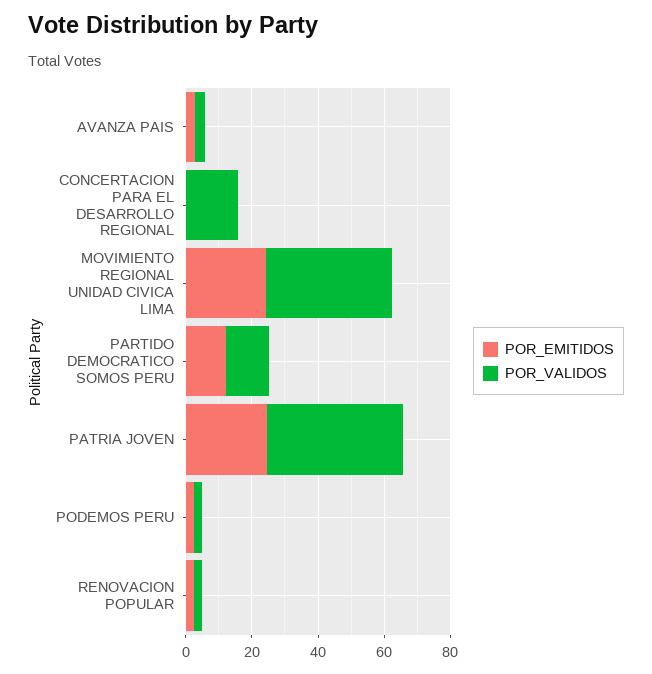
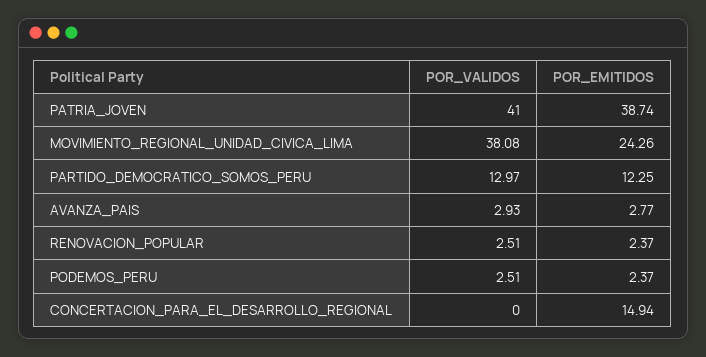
  {
    "POR_EMITIDOS": {
      "AVANZA PAIS": 2.77,
-     "CONCERTACION PARA EL DESARROLLO REGIONAL": 0,
+     "CONCERTACION PARA EL DESARROLLO REGIONAL": 14.94,
      "MOVIMIENTO REGIONAL UNIDAD CIVICA LIMA": 24.26,
      "PARTIDO DEMOCRATICO SOMOS PERU": 12.25,
-     "PATRIA JOVEN": 25,
+     "PATRIA JOVEN": 38.74,
      "PODEMOS PERU": 2.37,
      "RENOVACION POPULAR": 2.37
    },
    "POR_VALIDOS": {
      "AVANZA PAIS": 2.93,
-     "CONCERTACION PARA EL DESARROLLO REGIONAL": 15,
+     "CONCERTACION PARA EL DESARROLLO REGIONAL": 0,
      "MOVIMIENTO REGIONAL UNIDAD CIVICA LIMA": 38.08,
      "PARTIDO DEMOCRATICO SOMOS PERU": 12.97,
      "PATRIA JOVEN": 41,
      "PODEMOS PERU": 2.51,
      "RENOVACION POPULAR": 2.51
    }
  }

===

» **Your objective**:
Every line above has to be output exactly; the pictures must be dropped.

» **Solved problem**:
  {
    "POR_EMITIDOS": {
      "AVANZA PAIS": 2.77,
-     "CONCERTACION PARA EL DESARROLLO REGIONAL": 0,
+     "CONCERTACION PARA EL DESARROLLO REGIONAL": 14.94,
      "MOVIMIENTO REGIONAL UNIDAD CIVICA LIMA": 24.26,
      "PARTIDO DEMOCRATICO SOMOS PERU": 12.25,
-     "PATRIA JOVEN": 25,
+     "PATRIA JOVEN": 38.74,
      "PODEMOS PERU": 2.37,
      "RENOVACION POPULAR": 2.37
    },
    "POR_VALIDOS": {
      "AVANZA PAIS": 2.93,
-     "CONCERTACION PARA EL DESARROLLO REGIONAL": 15,
+     "CONCERTACION PARA EL DESARROLLO REGIONAL": 0,
      "MOVIMIENTO REGIONAL UNIDAD CIVICA LIMA": 38.08,
      "PARTIDO DEMOCRATICO SOMOS PERU": 12.97,
      "PATRIA JOVEN": 41,
      "PODEMOS PERU": 2.51,
      "RENOVACION POPULAR": 2.51
    }
  }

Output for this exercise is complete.